Note: You need to add at least one scope before you can add authorized clients (adding a dummy scope user_impersonation is enough; you don’t have to use the scope).

What this does is let the token issuer know that these applications are trusted by default and no user consent is necessary. (Normally you would see a consent screen when you request a token for the very first time for a particular user/app combination but if AD admins deny users consenting to applications then AzureServiceTokenProvider simply won’t work. By adding the app ids of Visual Studio/az cli you can circumvent this consent dialog by confirming them as trusted applications for all users).

Some of these gotchas and fixes can also be found in this (and similar) github issues.

3. Locking down the target resource

When creating new service principals the default settings are:

This means any user in your tenant can navigate to your application (or request a token via the token endpoint) and will be granted access.

With big enterprises that’s usually a lot of users and if you are not using roles (and also checking in all controllers that a user has at least one role) then all employees (and possible external contractors) have full access to the application (hence one of the reason why AD admins often disable the “user can consent” option - without consent they get to safeguard against this scenarion globally).

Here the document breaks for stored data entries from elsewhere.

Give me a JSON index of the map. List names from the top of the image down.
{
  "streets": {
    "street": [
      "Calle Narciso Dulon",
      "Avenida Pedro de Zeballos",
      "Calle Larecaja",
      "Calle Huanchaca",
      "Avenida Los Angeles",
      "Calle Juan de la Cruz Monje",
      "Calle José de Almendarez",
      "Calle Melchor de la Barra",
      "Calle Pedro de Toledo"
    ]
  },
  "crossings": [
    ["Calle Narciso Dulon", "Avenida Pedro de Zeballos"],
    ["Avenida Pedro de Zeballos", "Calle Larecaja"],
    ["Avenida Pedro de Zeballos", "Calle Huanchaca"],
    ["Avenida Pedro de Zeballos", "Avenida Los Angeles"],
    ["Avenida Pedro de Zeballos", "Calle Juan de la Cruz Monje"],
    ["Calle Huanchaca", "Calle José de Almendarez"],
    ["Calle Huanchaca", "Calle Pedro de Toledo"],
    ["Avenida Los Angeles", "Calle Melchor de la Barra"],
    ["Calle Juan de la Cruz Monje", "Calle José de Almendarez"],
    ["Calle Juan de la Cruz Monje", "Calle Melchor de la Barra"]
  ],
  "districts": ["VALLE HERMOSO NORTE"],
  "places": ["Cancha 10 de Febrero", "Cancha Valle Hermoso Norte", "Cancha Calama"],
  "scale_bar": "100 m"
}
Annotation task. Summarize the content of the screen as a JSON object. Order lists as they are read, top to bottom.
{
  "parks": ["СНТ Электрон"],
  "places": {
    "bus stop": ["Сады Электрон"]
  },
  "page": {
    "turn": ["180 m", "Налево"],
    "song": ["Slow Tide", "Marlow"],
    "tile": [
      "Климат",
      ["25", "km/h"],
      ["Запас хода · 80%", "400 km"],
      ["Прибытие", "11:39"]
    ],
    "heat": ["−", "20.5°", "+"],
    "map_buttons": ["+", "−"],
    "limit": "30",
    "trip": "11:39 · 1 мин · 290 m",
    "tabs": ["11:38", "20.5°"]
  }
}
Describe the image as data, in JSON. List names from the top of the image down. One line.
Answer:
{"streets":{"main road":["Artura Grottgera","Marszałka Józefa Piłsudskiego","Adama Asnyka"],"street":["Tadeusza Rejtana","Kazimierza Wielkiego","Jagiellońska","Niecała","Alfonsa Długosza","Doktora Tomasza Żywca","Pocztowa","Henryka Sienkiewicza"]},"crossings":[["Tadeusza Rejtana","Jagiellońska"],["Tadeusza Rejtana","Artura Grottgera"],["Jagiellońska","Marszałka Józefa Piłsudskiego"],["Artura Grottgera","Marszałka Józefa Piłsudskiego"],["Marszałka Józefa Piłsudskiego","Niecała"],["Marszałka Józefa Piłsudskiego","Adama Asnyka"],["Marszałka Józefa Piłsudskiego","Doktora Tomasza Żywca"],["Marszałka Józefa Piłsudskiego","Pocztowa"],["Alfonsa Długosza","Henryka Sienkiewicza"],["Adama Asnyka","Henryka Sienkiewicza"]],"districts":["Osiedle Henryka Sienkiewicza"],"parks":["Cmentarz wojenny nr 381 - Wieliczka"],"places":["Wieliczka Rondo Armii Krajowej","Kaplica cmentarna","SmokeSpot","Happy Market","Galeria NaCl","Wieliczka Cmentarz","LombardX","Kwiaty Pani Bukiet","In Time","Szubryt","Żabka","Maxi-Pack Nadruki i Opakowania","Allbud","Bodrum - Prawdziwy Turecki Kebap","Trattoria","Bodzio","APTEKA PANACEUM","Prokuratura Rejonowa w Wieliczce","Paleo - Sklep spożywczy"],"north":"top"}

If you are planning on using roles and want users to at least select one role each you can simply flip this switch in the service principal properties section to true:

User assignment required

Users will then be prevented from signing in unless they have been added to at least one role on the application.

If you have built a separate permission system and don’t rely on Azure AD to block users then this obviously doesn’t apply to you but otherwise these settings should not be left as the default!

On-behalf-of authentication

The final mechanism I want to focus on is the on-behalf-of authentication.

It basically allows you to build an application that has no access permissions by itself and in turn relies on user permissions.

As an example one could build a custom version of the azure portal (with a reduced featureset) for a support team:

The support team would be able to perform simply tasks (look at logs, restart app services when issues are found) but generally aren’t allowed to create or delete azure resources.

Of course one could also train them to use the azure portal (although they’d have to ignore 99% of features) but for this scenario let’s assume it is a better trade-off to build a simple portal.

To build this portal you can make use of the on-behalf-of flow: The application backend doesn’t have access to any azure resources but instead relies on the users RBAC permissions as set in azure.

This has two advantages:

Relying on the integrated RBAC system is thus the better approach and the code involved is also straightforward:

public class OnBehalfOfAuthenticationProvider : AuthenticationProviderBase
{
    private readonly IConfidentialClientApplication _clientApplication;
    private readonly IHttpContextAccessor _httpContextAccessor;

    public OnBehalfOfAuthenticationProvider(
        IConfidentialClientApplication clientApplication,
        string[] scopes,
        IHttpContextAccessor httpContextAccessor)
        : base(scopes)
    {
        _clientApplication = clientApplication;
        _httpContextAccessor = httpContextAccessor;
    }

    protected override async Task<AuthenticationResult> GetTokenAsync()
    {
        var token = await _httpContextAccessor.HttpContext.GetTokenAsync("Bearer", "access_token");
        var userAssertion = new UserAssertion(token);

        var authenticationResult = await _clientApplication.AcquireTokenOnBehalfOf(Scopes, userAssertion).ExecuteAsync();
        return authenticationResult;
    }
}

The user needs to authenticate against your api anyway so you can simply take the token he sent and reuse it for the respective on-behalf-of request.

If the user has no permission his action is denied and the frontend needs to simply respond accordingly.


There are of course many more scenarios and features that I might describe in the future but these are the most common ones I encounter.